Stored items:
■ ■ ■ ■ ■ ■ ■
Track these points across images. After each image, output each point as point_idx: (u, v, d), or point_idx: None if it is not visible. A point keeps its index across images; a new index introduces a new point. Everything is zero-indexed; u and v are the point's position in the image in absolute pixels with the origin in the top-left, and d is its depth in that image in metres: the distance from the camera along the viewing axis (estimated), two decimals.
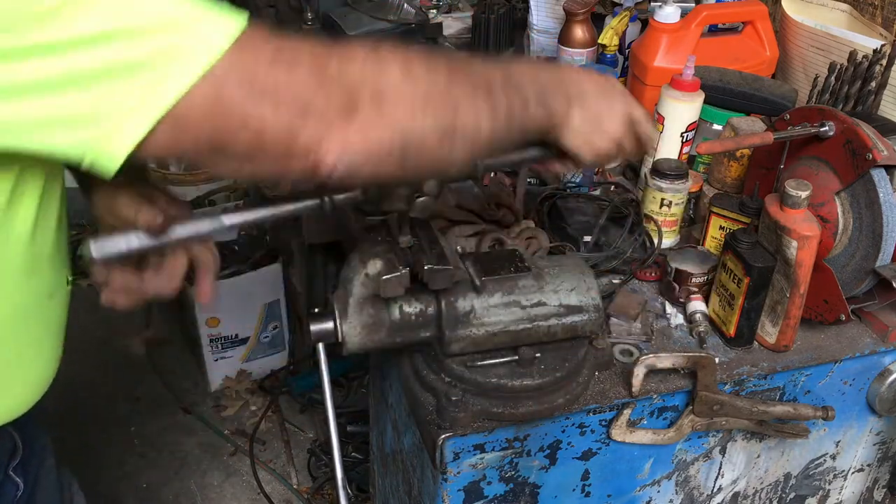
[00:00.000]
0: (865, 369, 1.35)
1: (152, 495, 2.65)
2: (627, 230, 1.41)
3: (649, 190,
■ ■ ■ ■ ■ ■ ■
Task to carry out. A faithful, word-for-word copy of the records above, pictures left out, is the answer.

Response to the exercise.
Track these points across images. After each image, output each point as point_idx: (u, v, d), or point_idx: None if it is not visible. A point keeps its index across images; a new index introduces a new point. Everything is zero-indexed; u and v are the point's position in the image in absolute pixels with the origin in the top-left, and d is its depth in that image in metres: the distance from the camera along the viewing axis (estimated), two decimals.
[00:00.000]
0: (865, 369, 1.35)
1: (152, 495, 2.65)
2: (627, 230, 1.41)
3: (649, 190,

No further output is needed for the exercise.